The answer must consist solely of the line that contains "Task: contour. Target: the" and all subsequent lines of the data, each reproduced exactly.

(Beginning of Records for processing)

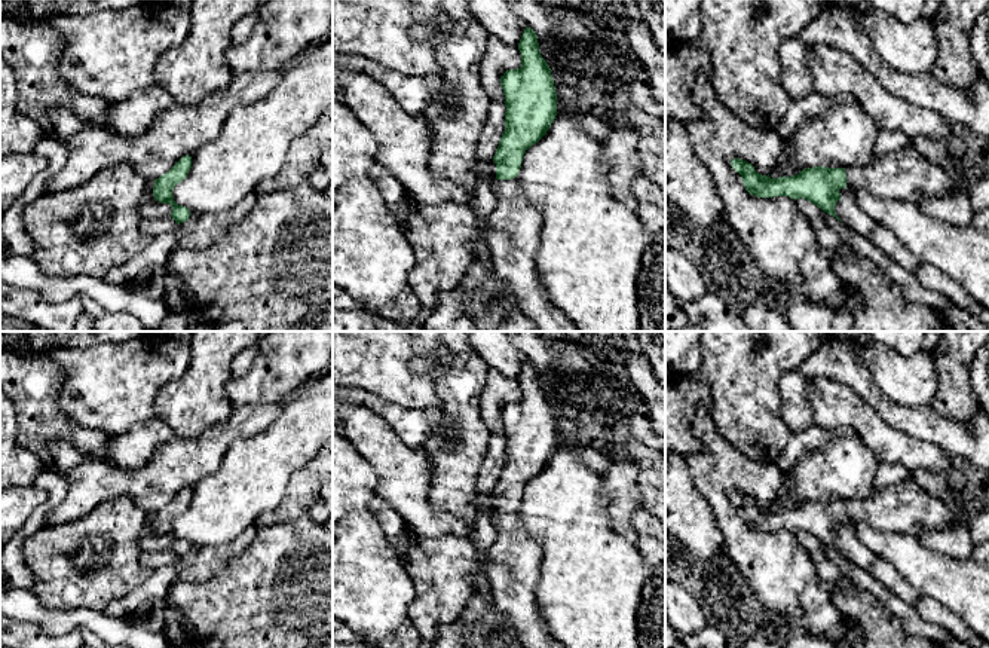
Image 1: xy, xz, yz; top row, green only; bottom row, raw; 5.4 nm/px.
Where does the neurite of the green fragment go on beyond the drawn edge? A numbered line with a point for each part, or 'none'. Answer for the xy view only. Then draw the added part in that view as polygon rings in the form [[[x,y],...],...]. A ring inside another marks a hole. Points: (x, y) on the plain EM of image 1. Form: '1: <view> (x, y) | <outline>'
none

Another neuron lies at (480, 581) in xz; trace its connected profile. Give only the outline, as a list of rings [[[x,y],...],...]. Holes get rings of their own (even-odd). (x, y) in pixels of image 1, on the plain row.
[[[478,551],[478,559],[481,562],[481,568],[478,569],[477,575],[472,580],[472,584],[475,587],[475,594],[484,596],[486,599],[492,600],[492,589],[486,572],[487,553]]]

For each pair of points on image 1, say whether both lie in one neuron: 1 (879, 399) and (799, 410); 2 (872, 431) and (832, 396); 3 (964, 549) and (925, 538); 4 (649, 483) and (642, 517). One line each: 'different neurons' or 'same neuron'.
1: same neuron
2: same neuron
3: same neuron
4: different neurons

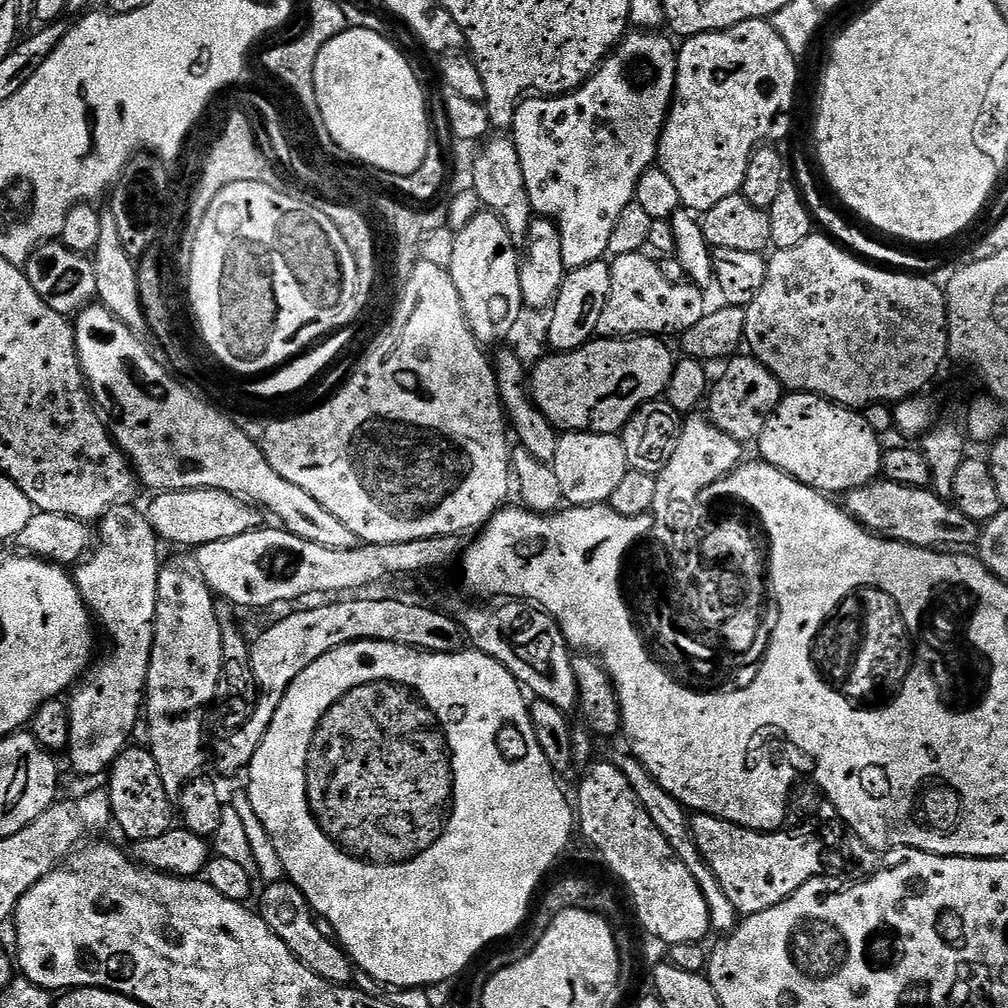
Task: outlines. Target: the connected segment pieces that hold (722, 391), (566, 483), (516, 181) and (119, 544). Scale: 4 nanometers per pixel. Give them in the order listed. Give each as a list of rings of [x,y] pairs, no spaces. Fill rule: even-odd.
[[[737,354],[723,368],[720,381],[711,385],[706,400],[707,415],[716,423],[718,430],[730,434],[730,438],[741,442],[755,441],[762,434],[770,414],[781,402],[780,380],[751,354]]]
[[[565,431],[551,465],[565,501],[572,506],[607,504],[610,494],[614,494],[614,489],[630,470],[623,439],[611,432]]]
[[[507,135],[498,136],[497,140],[489,139],[483,145],[485,148],[477,154],[472,164],[470,188],[476,192],[487,211],[502,218],[502,226],[510,230],[510,238],[520,246],[527,241],[530,222],[534,219],[532,193],[526,190],[526,178],[522,178],[522,158],[518,158],[515,142]]]
[[[125,502],[122,504],[115,504],[105,516],[101,516],[98,521],[98,543],[95,545],[94,551],[87,557],[86,562],[81,563],[75,569],[74,579],[78,590],[82,594],[84,604],[87,606],[88,611],[92,613],[95,623],[99,625],[106,635],[112,639],[112,645],[108,648],[108,653],[104,657],[101,655],[99,659],[93,663],[92,667],[84,673],[82,679],[71,689],[70,697],[67,701],[68,716],[69,716],[69,742],[66,749],[66,756],[72,763],[72,768],[80,776],[100,776],[102,777],[112,767],[112,764],[118,758],[120,752],[129,747],[132,740],[132,731],[134,730],[134,722],[138,722],[142,718],[142,709],[146,704],[146,693],[144,687],[148,681],[148,671],[150,670],[150,654],[154,650],[154,630],[156,629],[156,607],[158,606],[158,574],[162,567],[162,559],[160,560],[159,548],[162,548],[161,541],[156,535],[156,531],[150,526],[147,515],[143,511],[140,512],[136,508],[131,508],[131,503]]]

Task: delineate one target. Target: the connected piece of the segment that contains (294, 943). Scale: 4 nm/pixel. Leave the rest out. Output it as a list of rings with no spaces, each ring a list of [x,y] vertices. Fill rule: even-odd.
[[[283,880],[263,887],[258,911],[263,921],[266,922],[274,934],[289,947],[290,952],[307,969],[312,970],[323,980],[337,986],[349,985],[355,977],[355,969],[348,953],[340,947],[339,943],[329,938],[322,932],[323,927],[318,923],[317,917],[309,904],[308,899],[302,894],[299,887],[292,881]],[[322,929],[322,930],[321,930]]]

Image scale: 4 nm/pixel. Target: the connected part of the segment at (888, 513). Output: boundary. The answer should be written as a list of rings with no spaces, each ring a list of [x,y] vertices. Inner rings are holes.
[[[883,478],[847,493],[842,504],[848,515],[853,516],[869,532],[883,536],[885,540],[913,544],[916,548],[940,550],[945,546],[960,546],[956,544],[975,545],[982,531],[977,521],[966,518],[966,514],[956,509],[955,503],[936,495],[935,491],[898,486],[898,482]]]

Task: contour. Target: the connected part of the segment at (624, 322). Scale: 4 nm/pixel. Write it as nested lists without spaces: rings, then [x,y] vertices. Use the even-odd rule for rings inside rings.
[[[644,252],[622,254],[610,264],[610,298],[606,298],[606,310],[598,318],[597,333],[604,338],[631,338],[634,336],[675,337],[690,326],[702,322],[706,311],[705,289],[691,282],[675,285],[661,273],[657,261]]]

(End of Records for processing)

**Task response:**
Task: contour. Target: the connected part of the segment at (624, 322). Scale: 4 nm/pixel. Write it as nested lists without spaces: rings, then [x,y] vertices. Use the even-odd rule for rings inside rings.
[[[644,252],[622,254],[610,264],[610,298],[606,298],[606,310],[598,318],[597,333],[604,338],[631,338],[634,336],[675,337],[690,326],[702,322],[706,311],[705,289],[691,282],[675,285],[661,273],[657,261]]]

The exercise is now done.